**Assigned task 1**
In the LipSpeaker passage, what does LipSpeaker use to capture images of the user's lips?
**Assigned task 2**
Reproduce word for word the part of the LipSpeaker passage that begins with the words containing "2 Related Work" and ends with "lips is feasible.".

**Selected passage**
However, all three methods have their own flaws. The first method requires others to be proficient in sign language but few people know sign language. The second method requires literate people but not all the people are literate. Furthermore, it is inconvenient to create writing environment on the road. The third method requires the users to master the basic keyboard input which is not applicable to all the people.

In order to solve the above problems, we have designed a new interactive solution- LipSpeaker: a system that uses the movements of the user’s lips to generate speech. What the user need to do is simply face the camera on his smartphone. LipSpeaker uses the facial landmark detector to capture images of the user’s lips. With the time sequence frame of the lips captured as input, the deep neural network can generate the text of the user’s speech. With LipSpeaker, acquired voice disorder users can communicate with other people without the need for sign language, literacy or any keyboard input.

2 Related Work

Benefited from the development of deep neural networks in recent years, the field of lipreading has also been greatly developed. Among the well-known contributions are LipNet [1] of Assae et al. and Lip Reading in the Wild [2] by Chung et al.

Word Error Rate (WER) is an important indicator in training and evaluating the accuracy of lipreading using GRID corpus [3] dataset. Compared to Wand’s WER in Lipreading with long short term memory [4] in 2016 is only 20.4%, the WER in LipNet is 4.8%. In Lip Reading in the Wild, the WER even reached 3.0%. At the same time, Assae et al. indicated that the accuracy of lipreading using deep neural network is 4.1 times higher than that of artificial lipreading. Proving that using deep neural networks to predict text through the movement of the lips is feasible.

[Data visualization images]
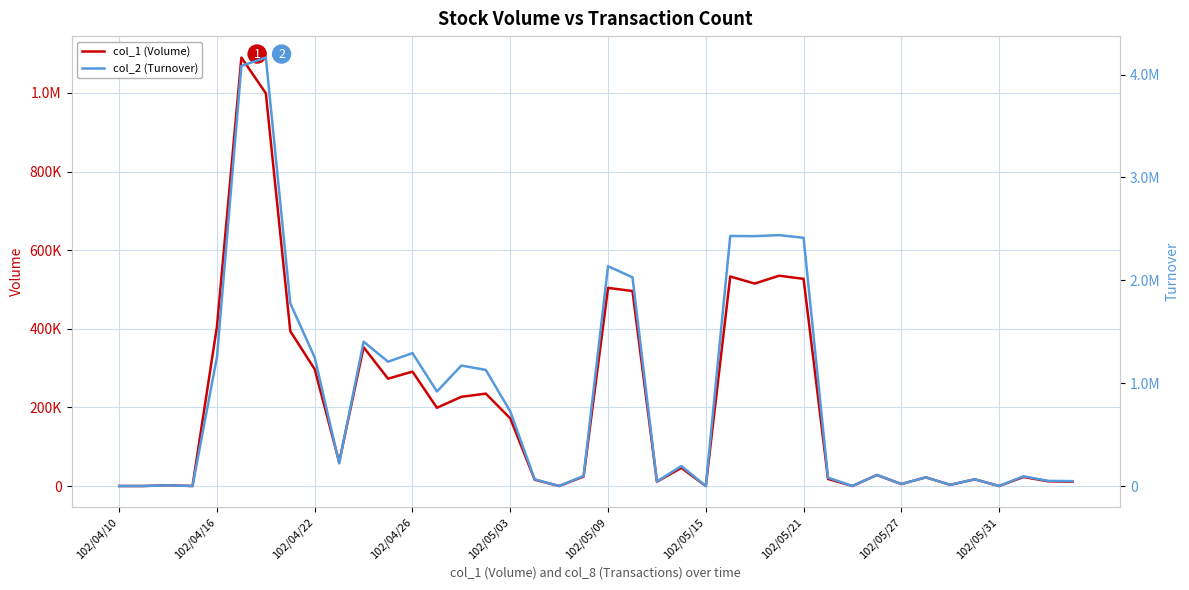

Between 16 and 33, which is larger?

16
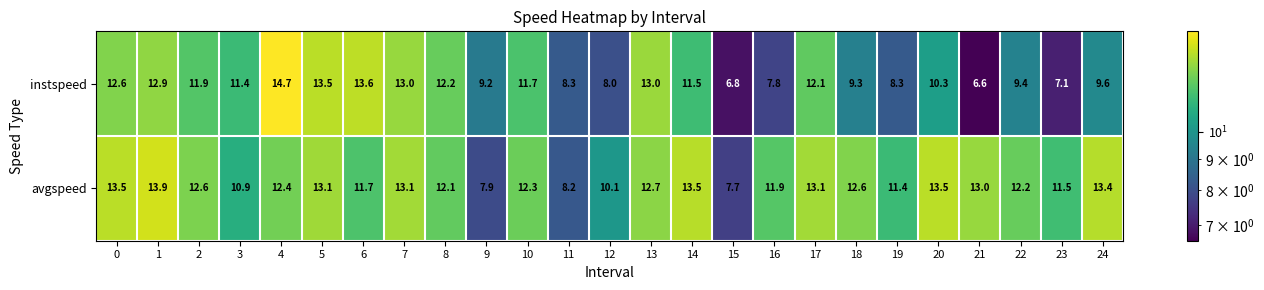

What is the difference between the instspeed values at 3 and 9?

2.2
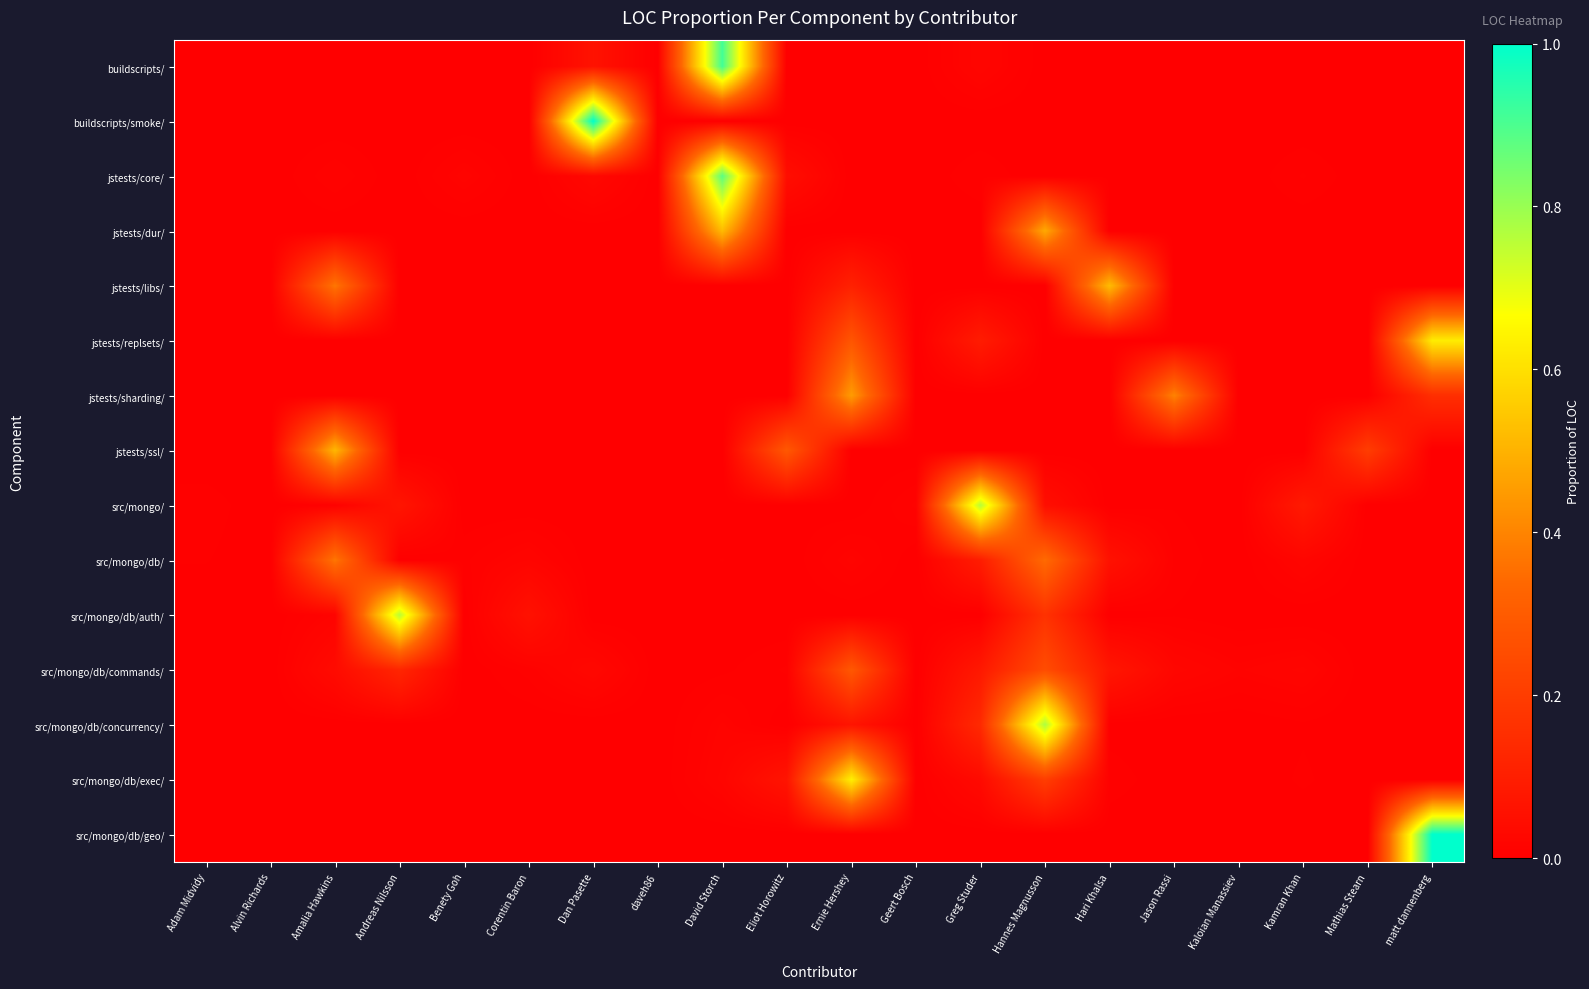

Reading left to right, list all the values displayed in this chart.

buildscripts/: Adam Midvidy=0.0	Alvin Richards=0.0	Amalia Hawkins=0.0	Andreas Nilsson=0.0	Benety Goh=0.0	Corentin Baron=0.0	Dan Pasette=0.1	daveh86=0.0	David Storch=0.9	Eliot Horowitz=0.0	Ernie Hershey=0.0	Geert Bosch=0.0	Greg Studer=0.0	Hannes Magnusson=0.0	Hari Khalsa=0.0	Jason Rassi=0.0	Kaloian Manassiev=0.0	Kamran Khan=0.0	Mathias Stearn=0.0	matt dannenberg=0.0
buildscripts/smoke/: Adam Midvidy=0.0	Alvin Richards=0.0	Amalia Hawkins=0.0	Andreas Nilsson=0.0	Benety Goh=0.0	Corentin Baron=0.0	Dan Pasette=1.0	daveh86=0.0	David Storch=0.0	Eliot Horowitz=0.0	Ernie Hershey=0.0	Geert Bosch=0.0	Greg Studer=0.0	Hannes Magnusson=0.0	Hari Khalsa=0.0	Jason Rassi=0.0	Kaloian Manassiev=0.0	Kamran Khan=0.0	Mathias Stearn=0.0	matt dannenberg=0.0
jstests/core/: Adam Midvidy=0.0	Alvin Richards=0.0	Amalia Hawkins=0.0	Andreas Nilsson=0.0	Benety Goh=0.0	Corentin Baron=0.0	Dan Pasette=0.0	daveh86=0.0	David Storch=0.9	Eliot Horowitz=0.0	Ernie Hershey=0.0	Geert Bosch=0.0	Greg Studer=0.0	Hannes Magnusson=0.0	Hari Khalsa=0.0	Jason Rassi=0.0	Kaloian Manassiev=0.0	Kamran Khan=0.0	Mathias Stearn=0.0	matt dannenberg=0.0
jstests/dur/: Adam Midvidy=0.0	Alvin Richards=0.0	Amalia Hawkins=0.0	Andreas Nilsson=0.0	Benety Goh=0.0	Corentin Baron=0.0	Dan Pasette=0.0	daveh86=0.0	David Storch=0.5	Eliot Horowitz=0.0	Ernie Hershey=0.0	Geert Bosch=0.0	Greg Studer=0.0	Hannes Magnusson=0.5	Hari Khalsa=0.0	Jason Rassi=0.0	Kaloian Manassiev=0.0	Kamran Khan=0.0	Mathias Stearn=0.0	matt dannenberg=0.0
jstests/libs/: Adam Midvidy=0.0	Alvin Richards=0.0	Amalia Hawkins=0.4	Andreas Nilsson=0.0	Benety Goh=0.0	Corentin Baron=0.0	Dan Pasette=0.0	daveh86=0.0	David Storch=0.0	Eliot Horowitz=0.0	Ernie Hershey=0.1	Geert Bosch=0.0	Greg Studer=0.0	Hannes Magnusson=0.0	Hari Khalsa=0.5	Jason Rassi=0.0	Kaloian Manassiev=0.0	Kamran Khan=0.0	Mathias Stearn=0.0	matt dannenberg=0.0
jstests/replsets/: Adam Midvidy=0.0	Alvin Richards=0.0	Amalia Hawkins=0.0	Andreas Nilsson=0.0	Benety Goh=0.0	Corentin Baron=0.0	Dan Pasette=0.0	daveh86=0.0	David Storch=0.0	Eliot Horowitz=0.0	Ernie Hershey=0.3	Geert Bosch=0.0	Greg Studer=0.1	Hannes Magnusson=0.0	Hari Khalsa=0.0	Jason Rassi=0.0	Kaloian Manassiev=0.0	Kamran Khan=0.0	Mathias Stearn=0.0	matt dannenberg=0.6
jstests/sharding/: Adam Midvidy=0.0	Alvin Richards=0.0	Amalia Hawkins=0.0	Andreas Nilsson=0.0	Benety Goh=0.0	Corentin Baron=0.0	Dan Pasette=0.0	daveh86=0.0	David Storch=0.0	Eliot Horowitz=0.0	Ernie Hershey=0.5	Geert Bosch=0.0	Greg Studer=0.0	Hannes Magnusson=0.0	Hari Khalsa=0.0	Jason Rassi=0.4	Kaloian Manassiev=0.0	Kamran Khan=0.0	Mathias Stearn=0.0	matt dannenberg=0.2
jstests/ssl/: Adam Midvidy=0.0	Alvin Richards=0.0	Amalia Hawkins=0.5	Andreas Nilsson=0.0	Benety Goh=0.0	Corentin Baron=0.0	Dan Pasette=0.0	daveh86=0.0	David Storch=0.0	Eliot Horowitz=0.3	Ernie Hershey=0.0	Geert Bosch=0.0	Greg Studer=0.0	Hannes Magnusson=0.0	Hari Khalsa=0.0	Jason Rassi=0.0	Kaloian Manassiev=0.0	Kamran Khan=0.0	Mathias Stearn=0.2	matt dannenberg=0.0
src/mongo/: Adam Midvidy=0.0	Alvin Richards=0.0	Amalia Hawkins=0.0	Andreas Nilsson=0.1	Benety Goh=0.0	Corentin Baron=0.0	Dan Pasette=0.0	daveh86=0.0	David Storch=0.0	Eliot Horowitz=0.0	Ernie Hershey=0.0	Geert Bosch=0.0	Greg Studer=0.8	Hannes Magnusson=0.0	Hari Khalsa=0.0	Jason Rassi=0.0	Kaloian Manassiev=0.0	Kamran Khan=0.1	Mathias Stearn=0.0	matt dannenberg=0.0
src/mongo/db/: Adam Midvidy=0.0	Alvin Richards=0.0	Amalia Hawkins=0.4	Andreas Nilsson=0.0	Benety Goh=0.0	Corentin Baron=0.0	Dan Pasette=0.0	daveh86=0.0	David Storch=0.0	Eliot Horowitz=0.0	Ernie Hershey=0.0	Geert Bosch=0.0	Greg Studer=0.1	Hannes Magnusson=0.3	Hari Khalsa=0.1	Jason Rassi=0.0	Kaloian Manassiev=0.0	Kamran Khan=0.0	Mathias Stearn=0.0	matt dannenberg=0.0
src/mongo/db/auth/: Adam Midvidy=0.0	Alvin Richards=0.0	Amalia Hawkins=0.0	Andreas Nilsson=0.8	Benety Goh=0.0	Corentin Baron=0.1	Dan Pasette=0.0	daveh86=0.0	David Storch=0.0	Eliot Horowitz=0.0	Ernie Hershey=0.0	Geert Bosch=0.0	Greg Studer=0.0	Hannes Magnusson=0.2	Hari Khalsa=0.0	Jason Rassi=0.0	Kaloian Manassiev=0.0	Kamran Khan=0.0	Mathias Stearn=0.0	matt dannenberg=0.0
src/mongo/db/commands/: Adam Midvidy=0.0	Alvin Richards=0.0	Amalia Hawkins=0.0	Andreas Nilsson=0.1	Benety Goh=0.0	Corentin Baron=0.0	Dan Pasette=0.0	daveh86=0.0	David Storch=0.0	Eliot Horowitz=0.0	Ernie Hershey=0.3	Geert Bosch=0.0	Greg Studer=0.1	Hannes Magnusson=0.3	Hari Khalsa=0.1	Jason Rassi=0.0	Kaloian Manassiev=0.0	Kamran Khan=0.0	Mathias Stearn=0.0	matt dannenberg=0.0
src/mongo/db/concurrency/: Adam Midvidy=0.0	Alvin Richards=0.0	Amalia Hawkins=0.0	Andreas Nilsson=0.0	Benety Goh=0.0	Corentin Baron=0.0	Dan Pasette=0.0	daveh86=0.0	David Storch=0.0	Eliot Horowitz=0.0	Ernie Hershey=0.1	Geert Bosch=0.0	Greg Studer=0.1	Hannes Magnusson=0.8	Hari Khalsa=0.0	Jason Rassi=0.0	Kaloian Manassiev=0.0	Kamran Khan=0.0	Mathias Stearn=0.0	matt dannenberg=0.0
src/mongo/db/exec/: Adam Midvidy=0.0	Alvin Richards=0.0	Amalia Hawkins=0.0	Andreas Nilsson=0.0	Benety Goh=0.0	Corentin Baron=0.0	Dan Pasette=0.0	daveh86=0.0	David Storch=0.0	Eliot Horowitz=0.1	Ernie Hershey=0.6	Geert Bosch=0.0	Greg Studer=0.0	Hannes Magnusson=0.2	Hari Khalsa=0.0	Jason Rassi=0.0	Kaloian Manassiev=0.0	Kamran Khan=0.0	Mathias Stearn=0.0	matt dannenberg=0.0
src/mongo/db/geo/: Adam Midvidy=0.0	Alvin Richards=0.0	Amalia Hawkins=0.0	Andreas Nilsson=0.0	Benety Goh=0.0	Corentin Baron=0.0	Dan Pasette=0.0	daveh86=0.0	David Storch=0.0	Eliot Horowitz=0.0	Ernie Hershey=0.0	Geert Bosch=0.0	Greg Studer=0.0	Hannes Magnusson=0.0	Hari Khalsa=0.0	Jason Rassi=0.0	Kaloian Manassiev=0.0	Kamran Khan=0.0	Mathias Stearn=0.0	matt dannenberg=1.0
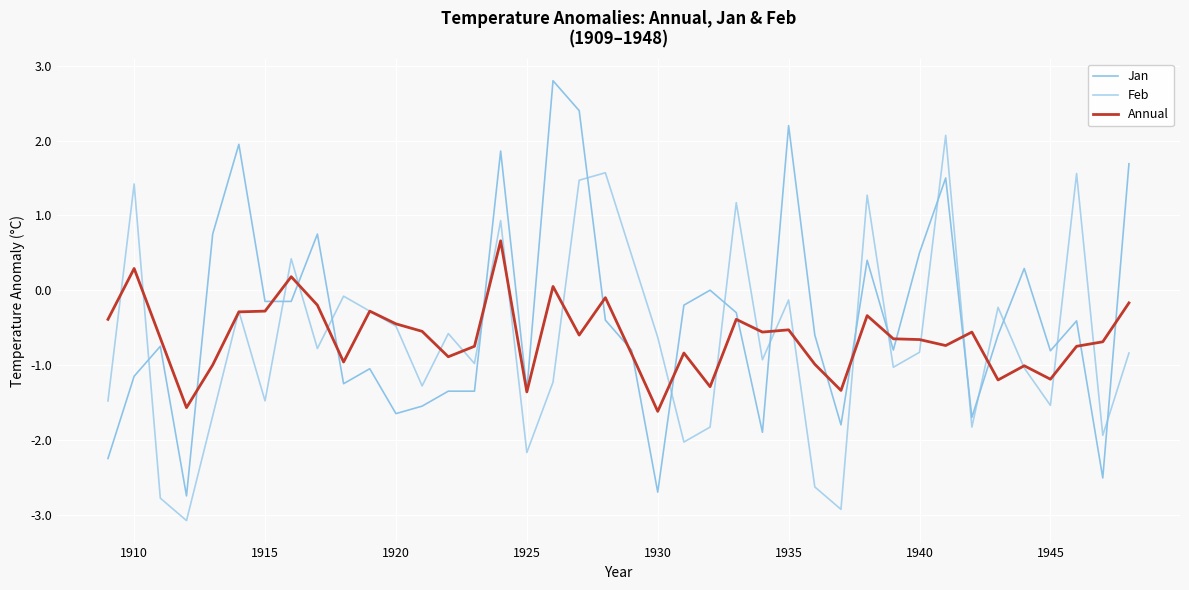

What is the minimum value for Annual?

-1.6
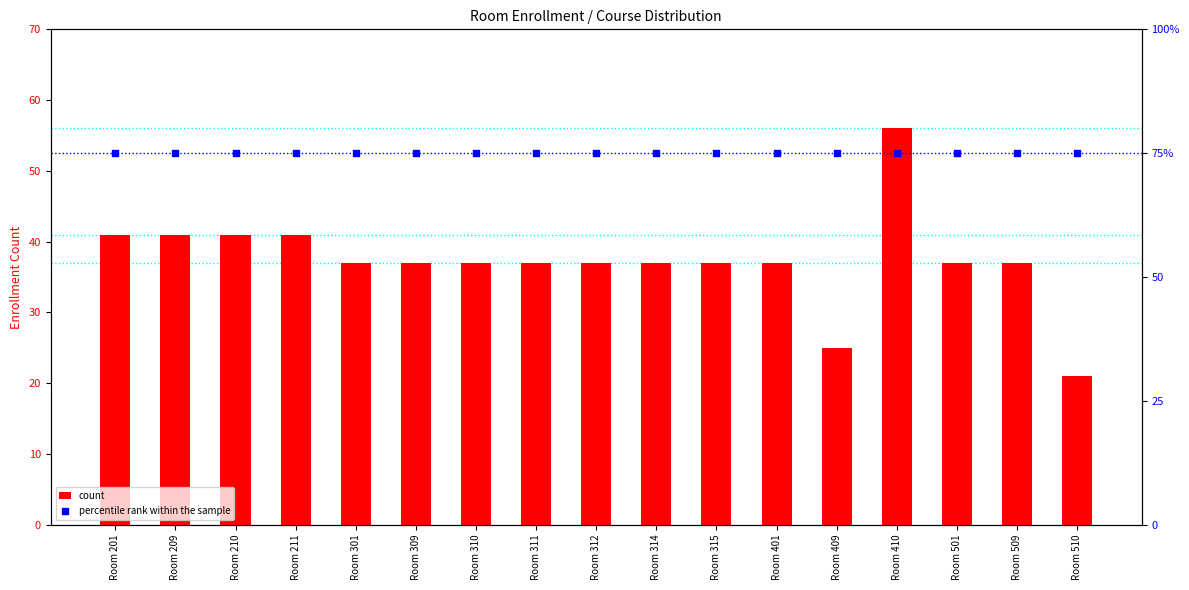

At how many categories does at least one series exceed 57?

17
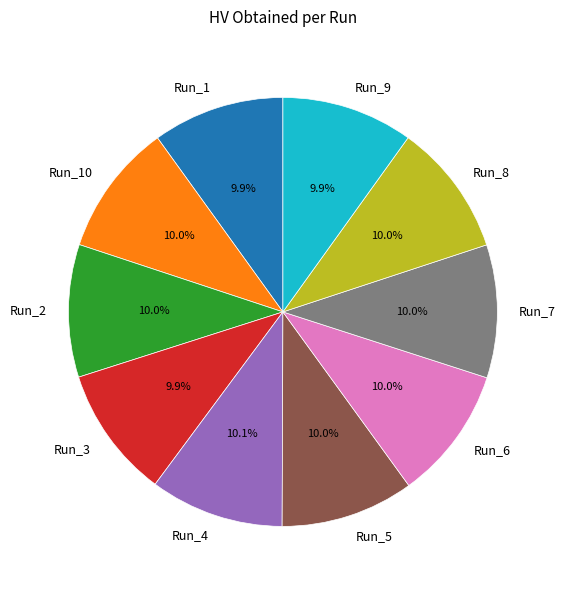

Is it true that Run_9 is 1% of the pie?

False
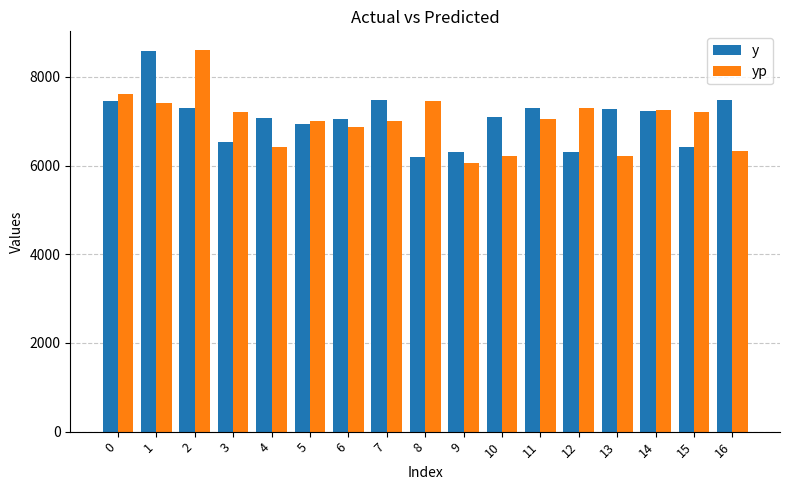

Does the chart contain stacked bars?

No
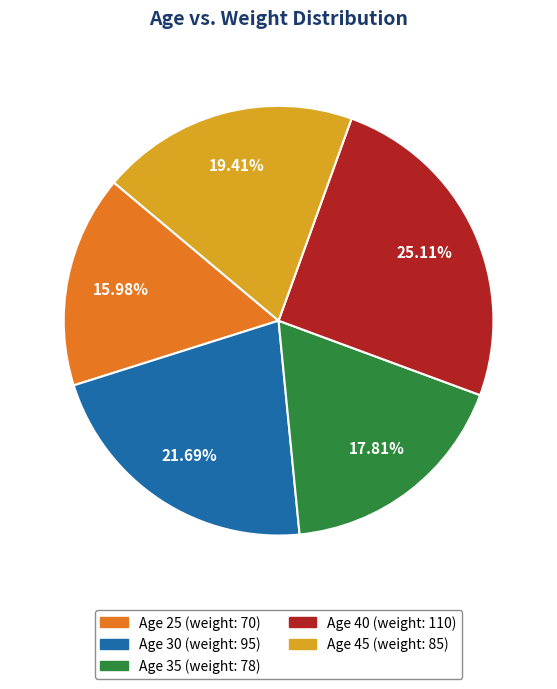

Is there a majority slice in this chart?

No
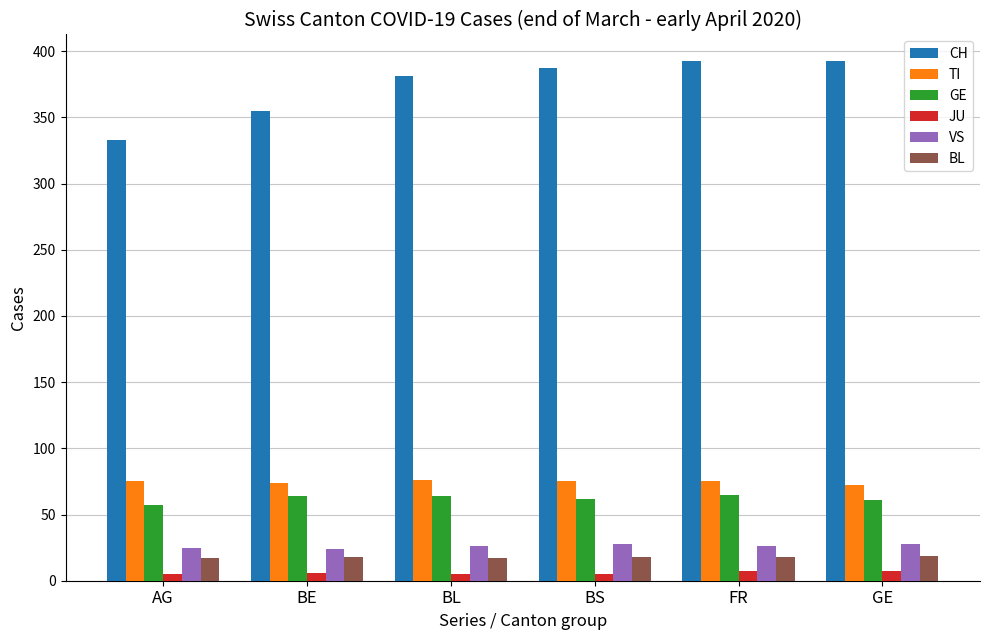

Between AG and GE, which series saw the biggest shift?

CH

**Exercise result 1**
A facial landmark detector.

**Exercise result 2**
2 Related Work

Benefited from the development of deep neural networks in recent years, the field of lipreading has also been greatly developed. Among the well-known contributions are LipNet [1] of Assae et al. and Lip Reading in the Wild [2] by Chung et al.

Word Error Rate (WER) is an important indicator in training and evaluating the accuracy of lipreading using GRID corpus [3] dataset. Compared to Wand’s WER in Lipreading with long short term memory [4] in 2016 is only 20.4%, the WER in LipNet is 4.8%. In Lip Reading in the Wild, the WER even reached 3.0%. At the same time, Assae et al. indicated that the accuracy of lipreading using deep neural network is 4.1 times higher than that of artificial lipreading. Proving that using deep neural networks to predict text through the movement of the lips is feasible.